Kerja dakwah yang kita lakukan saat ini—Alhamdulillah—telah menjangkau kehidupan masyarakat yang cukup luas. Ini merupakan bentuk kemenangan dakwah yang disebut sebagai Ta’yiidul Mu’minin. Sisi baik fase ini akan membuka berbagai macam peluang kehidupan keduniaan, seperti peluang mendapatkan jabatan, kekayaan dan sebagainya. Kerja dakwahpun akan semakin mudah karena didukung oleh fasilitas-fasilitas tersebut. Namun, di sisi lain, jika pada awalnya amal dakwah tidak didasari oleh keikhlasan, ia justru akan berubah menjadi sumber fitnah, bahkan menyebabkan perpecahan dan permusuhan—na’udzu billah— di antara para kader dakwah.

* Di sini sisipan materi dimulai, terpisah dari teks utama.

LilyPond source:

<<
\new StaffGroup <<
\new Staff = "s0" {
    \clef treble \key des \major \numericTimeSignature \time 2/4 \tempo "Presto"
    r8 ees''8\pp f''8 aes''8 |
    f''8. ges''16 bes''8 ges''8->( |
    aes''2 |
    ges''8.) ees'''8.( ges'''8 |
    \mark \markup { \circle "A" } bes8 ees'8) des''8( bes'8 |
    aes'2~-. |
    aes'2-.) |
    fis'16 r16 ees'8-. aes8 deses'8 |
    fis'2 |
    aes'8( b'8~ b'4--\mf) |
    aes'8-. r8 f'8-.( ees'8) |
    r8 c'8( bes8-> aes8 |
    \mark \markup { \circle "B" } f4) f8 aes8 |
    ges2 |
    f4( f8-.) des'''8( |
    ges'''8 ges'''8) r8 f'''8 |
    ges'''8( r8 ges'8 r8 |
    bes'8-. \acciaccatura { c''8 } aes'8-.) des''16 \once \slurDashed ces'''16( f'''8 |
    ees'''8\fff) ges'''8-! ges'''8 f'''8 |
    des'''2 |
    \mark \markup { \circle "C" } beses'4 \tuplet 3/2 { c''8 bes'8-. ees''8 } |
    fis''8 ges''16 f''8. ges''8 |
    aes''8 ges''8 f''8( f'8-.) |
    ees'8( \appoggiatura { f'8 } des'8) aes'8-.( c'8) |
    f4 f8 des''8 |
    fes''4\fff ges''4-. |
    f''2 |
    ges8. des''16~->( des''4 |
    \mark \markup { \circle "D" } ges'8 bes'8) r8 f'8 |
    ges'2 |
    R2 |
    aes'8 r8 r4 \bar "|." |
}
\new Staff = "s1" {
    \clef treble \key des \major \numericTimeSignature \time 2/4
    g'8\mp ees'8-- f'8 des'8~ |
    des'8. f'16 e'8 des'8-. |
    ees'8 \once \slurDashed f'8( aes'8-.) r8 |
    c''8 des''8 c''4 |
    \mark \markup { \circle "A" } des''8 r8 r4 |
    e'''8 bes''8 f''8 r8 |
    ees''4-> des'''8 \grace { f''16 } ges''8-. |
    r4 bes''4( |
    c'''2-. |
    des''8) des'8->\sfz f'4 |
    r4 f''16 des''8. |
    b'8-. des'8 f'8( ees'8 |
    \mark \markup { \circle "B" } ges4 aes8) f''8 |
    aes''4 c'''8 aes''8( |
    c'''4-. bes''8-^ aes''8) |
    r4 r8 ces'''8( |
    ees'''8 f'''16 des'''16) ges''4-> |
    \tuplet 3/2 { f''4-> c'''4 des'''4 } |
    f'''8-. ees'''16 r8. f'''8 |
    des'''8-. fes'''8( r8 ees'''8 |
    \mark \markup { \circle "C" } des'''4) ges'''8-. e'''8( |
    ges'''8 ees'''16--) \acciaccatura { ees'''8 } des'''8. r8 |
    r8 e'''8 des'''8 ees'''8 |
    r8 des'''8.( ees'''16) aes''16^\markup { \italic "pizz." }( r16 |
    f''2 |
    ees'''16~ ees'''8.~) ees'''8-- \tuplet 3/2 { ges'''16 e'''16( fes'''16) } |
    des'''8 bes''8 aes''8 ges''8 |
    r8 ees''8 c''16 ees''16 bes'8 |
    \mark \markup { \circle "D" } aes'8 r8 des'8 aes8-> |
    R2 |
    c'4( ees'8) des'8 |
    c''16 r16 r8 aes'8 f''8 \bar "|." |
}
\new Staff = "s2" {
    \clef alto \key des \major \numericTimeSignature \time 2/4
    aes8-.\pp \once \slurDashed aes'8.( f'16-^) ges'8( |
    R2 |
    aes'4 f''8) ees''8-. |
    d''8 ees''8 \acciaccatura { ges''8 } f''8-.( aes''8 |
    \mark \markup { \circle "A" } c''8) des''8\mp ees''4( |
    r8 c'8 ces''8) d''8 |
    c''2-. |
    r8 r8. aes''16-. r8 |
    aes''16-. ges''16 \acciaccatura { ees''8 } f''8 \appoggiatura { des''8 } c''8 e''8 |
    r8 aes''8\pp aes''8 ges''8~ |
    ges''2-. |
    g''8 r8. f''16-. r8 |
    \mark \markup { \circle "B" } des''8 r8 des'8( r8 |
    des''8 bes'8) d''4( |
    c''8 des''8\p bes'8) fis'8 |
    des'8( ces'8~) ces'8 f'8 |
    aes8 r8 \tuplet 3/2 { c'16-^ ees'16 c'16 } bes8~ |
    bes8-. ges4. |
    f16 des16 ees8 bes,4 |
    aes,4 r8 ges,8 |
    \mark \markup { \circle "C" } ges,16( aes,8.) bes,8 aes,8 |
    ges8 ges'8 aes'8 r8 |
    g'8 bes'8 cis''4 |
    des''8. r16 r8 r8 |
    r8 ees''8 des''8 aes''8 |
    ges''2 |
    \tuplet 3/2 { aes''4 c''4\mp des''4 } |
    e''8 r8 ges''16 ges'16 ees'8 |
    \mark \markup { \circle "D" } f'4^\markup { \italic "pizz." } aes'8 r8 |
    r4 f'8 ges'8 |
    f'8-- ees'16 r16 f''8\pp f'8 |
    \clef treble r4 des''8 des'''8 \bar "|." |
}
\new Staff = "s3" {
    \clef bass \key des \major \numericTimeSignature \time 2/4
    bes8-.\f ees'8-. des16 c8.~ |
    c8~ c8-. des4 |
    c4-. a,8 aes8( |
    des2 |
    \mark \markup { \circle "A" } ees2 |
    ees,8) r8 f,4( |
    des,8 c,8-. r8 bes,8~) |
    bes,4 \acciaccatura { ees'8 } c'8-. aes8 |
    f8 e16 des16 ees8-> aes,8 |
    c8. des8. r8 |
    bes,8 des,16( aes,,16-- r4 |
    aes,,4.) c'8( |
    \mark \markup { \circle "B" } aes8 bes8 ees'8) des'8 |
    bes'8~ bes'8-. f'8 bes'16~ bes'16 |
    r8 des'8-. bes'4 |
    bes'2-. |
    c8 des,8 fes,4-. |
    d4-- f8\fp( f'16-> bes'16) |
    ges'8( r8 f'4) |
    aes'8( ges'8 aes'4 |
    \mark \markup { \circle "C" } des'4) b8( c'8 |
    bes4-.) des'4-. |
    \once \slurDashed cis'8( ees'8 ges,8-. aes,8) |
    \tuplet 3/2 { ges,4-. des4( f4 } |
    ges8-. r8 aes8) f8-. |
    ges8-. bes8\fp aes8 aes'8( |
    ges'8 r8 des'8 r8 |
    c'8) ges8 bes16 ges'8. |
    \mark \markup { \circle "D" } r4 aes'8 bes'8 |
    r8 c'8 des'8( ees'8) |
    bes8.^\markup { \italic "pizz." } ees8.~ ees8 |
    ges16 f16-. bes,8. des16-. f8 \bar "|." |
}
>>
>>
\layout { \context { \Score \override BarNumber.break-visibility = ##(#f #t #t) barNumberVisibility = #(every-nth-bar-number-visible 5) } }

Maka ucapkanlah ucapan yang sama dengan yang diucapkan oleh Imam Syafi’I ini,
“Andaikan saja semua kontribusiku dalam gerakan dakwah ini, tidak seorangpun yang tahu, bahwa ia bersumber dariku”
Insya Allah kerja dakwah ini tidak akan dapat dikotori oleh saling jegal untuk meraih posisi tertentu. Tidak pula saling menjatuhkan untuk meraih peluang-peluang kekayaan, yang mengakibatkan gerakan dakwah dijadikan ajang untuk merebut dunia yang hina dina. Karena sesungguhnya gerakan dakwah adalah tempat manusia berlomba-lomba meraih pahala dan rahmat Allah, kalau dasar ikhlas selalu dijaga dan dipertahankan…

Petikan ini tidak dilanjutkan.